• **DESCRIPTION OF THE TASK**
Turn every line of text read from the records below into a Markdown table with the columns Row and Line, numbering the rows and leaving out blank lines. Leave the pictures out of the answer.
- Opening Delimiter -
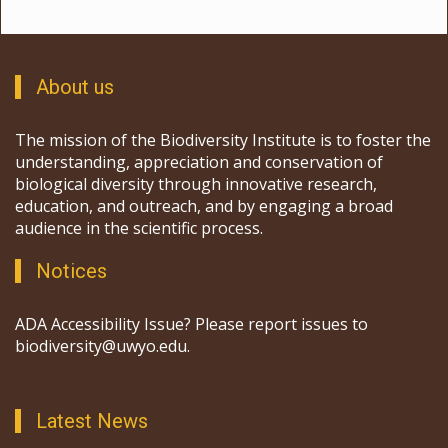
About us
The mission of the Biodiversity Institute is to foster the
understanding, appreciation and conservation of
biological diversity through innovative research,
education, and outreach, and by engaging a broad
audience in the scientific process.
Notices
ADA Accessibility Issue? Please report issues to
biodiversity@uwyo.edu.
Latest News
- Closing Delimiter -
• **ANSWER TO THIS TASK**
| Row | Line |
|---|---|
| 1 | About us |
| 2 | The mission of the Biodiversity Institute is to foster the |
| 3 | understanding, appreciation and conservation of |
| 4 | biological diversity through innovative research, |
| 5 | education, and outreach, and by engaging a broad |
| 6 | audience in the scientific process. |
| 7 | Notices |
| 8 | ADA Accessibility Issue? Please report issues to |
| 9 | biodiversity@uwyo.edu. |
| 10 | Latest News |